Senators voice MOX support to White House

photo The Mox Plant.

Republican senators from Georgia and South Carolina have called on the Obama administration to continue funding a program to turn weapons-grade plutonium into commercial nuclear reactor fuel, saying that slowing or ending the project would harm international and domestic relationships.

Sens. Lindsey Graham and Tim Scott of South Carolina and Sens. Saxby Chambliss and Johnny Isakson of Georgia wrote in a letter sent this week to President Obama that efforts to slow funding for the mixed oxide, or MOX, fuel program could hurt both states' relationships with the federal government.

"Your decision violates the commitments that were made to South Carolina and jeopardizes a 60-year partnership between the Savannah River Site and the state," the senators wrote. "We will not allow this ill-conceived plan to proceed."

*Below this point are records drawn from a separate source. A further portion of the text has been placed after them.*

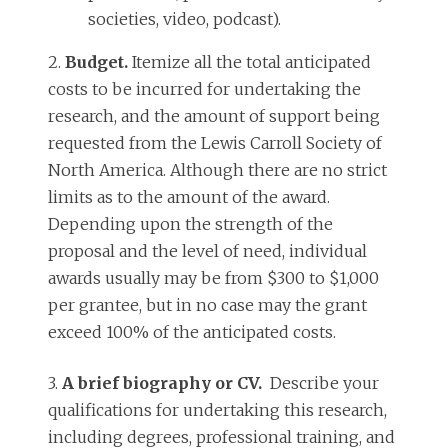
societies, video, podcast).
2.
Budget.
Itemize all the total anticipated
costs to be incurred for undertaking the
research, and the amount of support being
requested from the Lewis Carroll Society of
North America. Although there are no strict
limits as to the amount of the award.
Depending upon the strength of the
proposal and the level of need, individual
awards usually may be from $300 to $1,000
per grantee, but in no case may the grant
exceed 100% of the anticipated costs.
3.
A brief biography or CV.
Describe your
qualifications for undertaking this research,
including degrees, professional training, and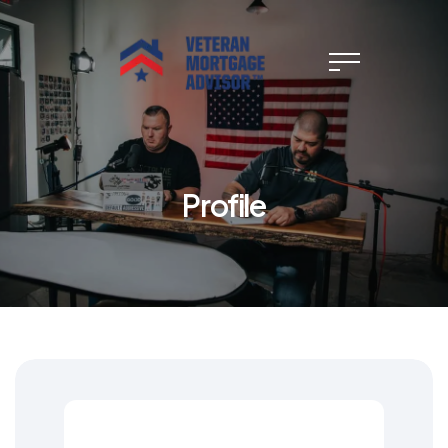
Profile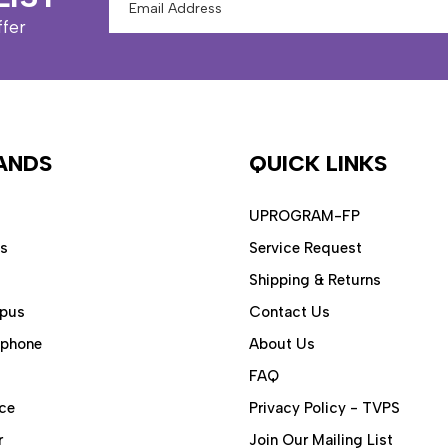
Address
ffer
ANDS
QUICK LINKS
UPROGRAM-FP
ps
Service Request
Shipping & Returns
pus
Contact Us
aphone
About Us
FAQ
ce
Privacy Policy - TVPS
r
Join Our Mailing List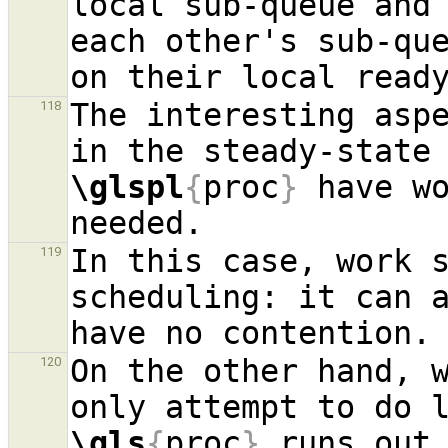
local sub-queue and
each other's sub-que
The interesting aspe
118
in the steady-state
\glspl
{
proc
}
 have wo
In this case, work s
119
scheduling: it can a
On the other hand, w
120
\gls
{
proc
}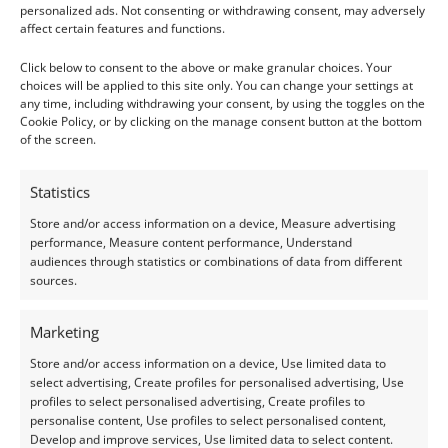
personalized ads. Not consenting or withdrawing consent, may adversely
Clarity:
Eye Clean
affect certain features and functions.
Shape:
Heart
Click below to consent to the above or make granular choices. Your
choices will be applied to this site only. You can change your settings at
Treatment:
Heat & Irradiation
any time, including withdrawing your consent, by using the toggles on the
Cookie Policy, or by clicking on the manage consent button at the bottom
Origin:
Pre-owned
of the screen.
Condition –
Very Good
Statistics
Store and/or access information on a device, Measure advertising
Creation –
Natural
performance, Measure content performance, Understand
audiences through statistics or combinations of data from different
This gemstone has been identified and assessed by a
sources.
qualified gemologist to ensure accuracy and quality.
Marketing
I do my best to ensure the colour of the gem in the
Store and/or access information on a device, Use limited data to
photos is as accurate as possible, but please allow for
select advertising, Create profiles for personalised advertising, Use
profiles to select personalised advertising, Create profiles to
slight variation as all devices show colour slightly
personalise content, Use profiles to select personalised content,
differently.
Develop and improve services, Use limited data to select content.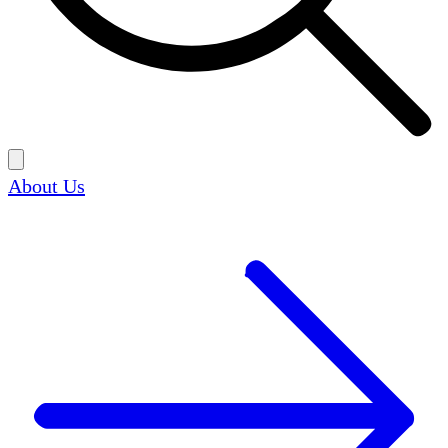
About Us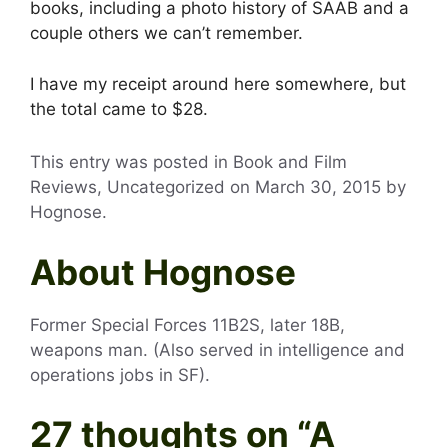
books, including a photo history of SAAB and a
couple others we can’t remember.
I have my receipt around here somewhere, but
the total came to $28.
This entry was posted in Book and Film
Reviews, Uncategorized on
March 30, 2015
by
Hognose
.
About Hognose
Former Special Forces 11B2S, later 18B,
weapons man. (Also served in intelligence and
operations jobs in SF).
27 thoughts on “
A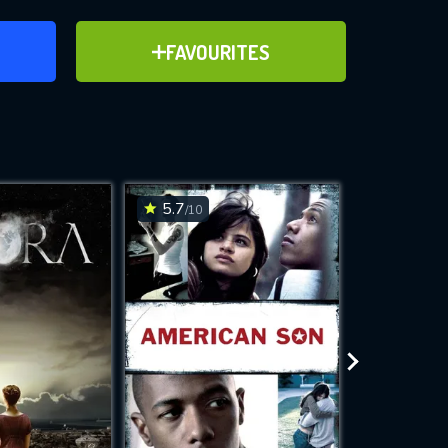
ER
ADD TO FAVOURITES
FAVOURITES
ve for
5.7
6.6
/10
/10
WNLOAD
 features while
e site.
S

The MOX plant is under construction at the Savannah River Site, a sprawling complex saddling the South Carolina-Georgia border where nuclear weapons components were once made. Work at the site, which has long employed thousands of workers from both states, now focuses on research and environmental MOX as part of a nonproliferation effort. The United States and Russia have committed to disposing of at least 34 metric tons each of weapons-grade plutonium -- an amount equivalent to enough material for about 17,000 nuclear warheads.

The Tennessee Valley Authority is assessing the use of the MOX fuel in its nuclear plants, but TVA spokesman Mike Bradley said Friday that any decision must still be approve by the TVA board and the U.S. Nuclear Regulatory Commission.

"TVA has not made a decision on using MOX fuel, and would only go forward with use of MOX fuel it is safe, benefits TVA's customers and can be licensed by the NRC," he said.

The MOX plant is about 60 percent complete, but the project has undergone years of cost overruns and delays. Last month, the Government Accountability Office said the plant is $3 billion over budget, now costing an estimated $7.7 billion. Construction began in 2007, and the GAO also forecast that the MOX facility wouldn't be up and running until 2019 -- three years later than originally planned.

The letter comes as senators approved on Thursday the nomination of physics professor Ernest Moniz as secretary of the U.S. Department of Energy, which oversees the project. Graham has been vocal of his opposition to the nomination in protest of Obama's plan to cut about $200 million from the MOX project and delayed a vote on Moniz's nomination for three weeks. Scott cast the only vote opposing Moniz's nomination in the Senate Energy Committee.

The U.S. Nuclear Regulatory Commission has given good marks to progress on the project for three years in a row, and contractor Shaw Areva MOX Services noted this week that workers have logged more than 15 million consecutive work hours without a lost workday due to injury.

But MOX has been slow to attract customers for the commercial reactor fuel it will produce. MOX Services has said negotiations are under way with several utility companies interesting in buying the fuel, but none has officially signed on.

In its recent budget request to Congress, the Obama administration said that high costs "may make the project unaffordable" and that it would consider other possible ways to honor the agreement with Russia and dispose of plutonium. But backing down on the MOX program at this point, the senators warned, could result in Russia not holding up its end of the nonproliferation agreement.

"Delaying plutonium disposition sends a strong signal to the International Atomic Energy Agency and the world community that the U.S. is walking back on its support for nuclear nonproliferation," the senators wrote.

On Wednesday, acting U.S. Energy Secretary Daniel Poneman said the administration has been clear it needs to be a good steward of taxpayer money and see whether there is a better way to honor the disposition agreement.

"We are looking at all options, including MOX," Poneman said to reporters in Washington just after a U.S. Senate budget hearing.